1. Sept 14 - Introduction to Genomes and Genome sequencing [slides]
2. Sept 21 - No lecture
3. Sept 28 - Strings - Introduction to strings and matching problems [slides] [SSAHA] [q-grams]
4. Oct 5 - Sequence Alignment 1 - Alignment and dynamic programming [slides] [BLAST] [MAQ]
5. Oct 12 - Sequence Alignment 2 - Indexing - suffix tries, trees and arrays [slides] [MUMmer] [MUMmer slides]
6. Oct 19 - Sequence Alignment 3 - Indexing - the bwt and fm-index [slides] [bwa]
7. Oct 26 - Genome Assembly 1 - Assembly Graphs and Overlap-based Assembly [slides]
8. Nov 2 - Genome Assembly 2 - de Bruijn graph assembly and memory efficiency [slides]
9. Nov 9 - Genome Analysis 1 - Basic sequence classification [slides]
10. Nov 16 (11am) - Genome Analysis 2 - Genome Annotation Guest Lecture by Michael Hoffman
11. Nov 23 - Reconstructing tumour lineages - Guest Lecture by Quaid Morris
12. Nov 30 - Quantifying transcript abundance using RNA-Seq [slides]
13. Dec 7 - Nanopore analysis [slides]

Teaching Materials

There is no required textbook for this course but the classic reference for much of the material is Biological Sequence Analysis by Durbin, Eddy, Krogh and Mitchison.

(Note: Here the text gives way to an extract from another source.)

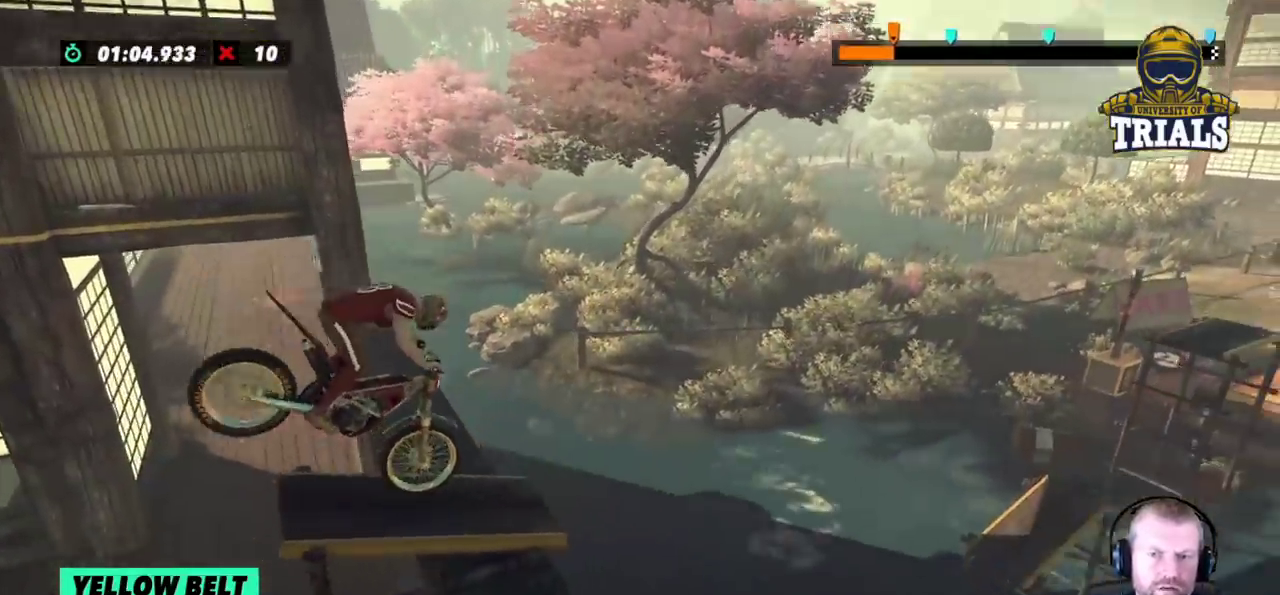
{"buttons": [], "left_stick": "right", "events": [[33, "L2", "up"], [33, "left_stick", "left"], [400, "left_stick", "right"]]}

The lectures are designed to stand alone but this book is well worth reading to supplement the course's content.
Many of the lectures reuse slides with permission from Ben Langmead's excellent teaching materials. In the lectures posted above Ben's slides retain the John Hopkins University logo. The Week 12 (RNA-Seq) slides use material provided by Rob Patro and Pall Melsted.

Discussion Group

There is a google group for the course where you can ask questions and receive help. Please sign up here as it will also be used for course announcements.

Office Hours

The course instructor is located at OICR. I am available to talk to students most days of the week but you should email first to make sure I am free.